Cheshire and Warrington Complex Dependency Programme
Briefly describe the initiative/ project/ service
The Cheshire and Warrington Complex Dependency Programme was set up in 2015 to improve the lives of up to 35,000 individuals in the sub-region who are at risk of crisis. There are many overlapping issues which can lead to crisis and an increased dependency on the state for support, including:
– being involved in crime or anti-social behaviour;
– children who have problems at school;
– children at the edge of the care system and/or the edge of custody;
– adults who are out of work or families at risk of financial exclusion;
– individuals and families affected by domestic violence and abuse;
– abuse of drugs and alcohol;
– health problems; and
– young people affected by homelessness or rough-sleeping.
The Complex Dependency programme looks at both preventative work to help children, families and vulnerable adults to avoid reaching crisis, and providing crisis management for those who need it.
Why do you think it should win this award?
The Complex Dependency Programme aims to improve the service response and early intervention for a range of issues that affect a significant number of adults and children, and reduce the number of cases escalating to crisis point and requiring statutory or specialist intervention. The scaling up of this programme to cover the whole of a sub-region and involving multiple public agencies is a great example of public service reform. The programme is focused on improving the outcomes for people living in difficult and challenging circumstances and does this in a value for money way for the taxpayer.
The implementation of the programme will mean:
– better outcomes for children, individuals and families affected by complex dependencies;
– the operating model being an exemplar of early intervention that can be adopted in other areas across the country; and
– reduced costs for agencies and services.
The business case for the programme estimated that there would be £9.8m of fiscal benefits from an investment of £5m as well as other economic and social benefits such as, for example, reducing unemployment, crime, drug and alcohol dependency and mental health problems.
What are the key achievements?
The Programme has achieved a lot in its first year. An integrated Front Door service is operating in each of the four localities with staff from multiple agencies so that case workers have a 360-degree understanding of an individual’s circumstances. Strengthened information sharing agreements, protocols and pathways have been agreed between all of the public bodies to support this.

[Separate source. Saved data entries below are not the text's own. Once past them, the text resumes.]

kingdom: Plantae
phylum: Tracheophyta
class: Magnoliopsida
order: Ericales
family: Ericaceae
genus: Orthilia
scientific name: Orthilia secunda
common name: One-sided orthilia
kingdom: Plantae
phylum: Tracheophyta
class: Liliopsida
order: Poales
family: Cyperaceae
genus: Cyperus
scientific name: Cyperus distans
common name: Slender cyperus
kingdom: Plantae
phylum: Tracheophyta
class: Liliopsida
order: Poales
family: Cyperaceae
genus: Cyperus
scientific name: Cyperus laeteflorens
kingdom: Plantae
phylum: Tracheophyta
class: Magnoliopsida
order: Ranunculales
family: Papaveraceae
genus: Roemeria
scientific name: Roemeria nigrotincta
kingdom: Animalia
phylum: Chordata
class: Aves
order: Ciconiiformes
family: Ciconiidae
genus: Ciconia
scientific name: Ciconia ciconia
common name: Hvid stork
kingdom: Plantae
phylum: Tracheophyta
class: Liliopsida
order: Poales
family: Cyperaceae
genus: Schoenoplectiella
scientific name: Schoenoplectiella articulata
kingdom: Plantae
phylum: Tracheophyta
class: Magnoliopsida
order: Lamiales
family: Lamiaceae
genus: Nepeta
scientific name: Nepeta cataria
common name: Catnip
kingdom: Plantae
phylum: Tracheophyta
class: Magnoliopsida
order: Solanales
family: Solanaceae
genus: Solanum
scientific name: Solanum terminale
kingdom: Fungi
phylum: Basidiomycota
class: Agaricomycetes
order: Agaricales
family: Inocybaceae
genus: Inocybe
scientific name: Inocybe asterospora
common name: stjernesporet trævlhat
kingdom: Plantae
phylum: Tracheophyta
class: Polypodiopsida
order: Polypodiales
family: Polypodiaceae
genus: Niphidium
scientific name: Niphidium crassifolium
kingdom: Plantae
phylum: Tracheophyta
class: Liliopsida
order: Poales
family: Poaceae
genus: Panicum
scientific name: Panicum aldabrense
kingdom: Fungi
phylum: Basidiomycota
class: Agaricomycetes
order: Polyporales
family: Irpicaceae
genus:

A bespoke information portal to support the sharing of information has been specified and commissioned and will be implemented over the next few months.
Operation Encompass is a scheme developed elsewhere where each morning the police inform schools about children who live in families where they were called out to deal with a domestic abuse situation the day before so that the schools can support the children appropriately. The programme has enabled this scheme to be operated across the sub-region since January 2016.
A benefits realisation and performance management framework has been developed, featuring specific demand and process measures for the cohort of individuals that the programme helps. In addition, independent external evaluation has been commissioned, with a positive interim report already received and a final report planned for early 2017.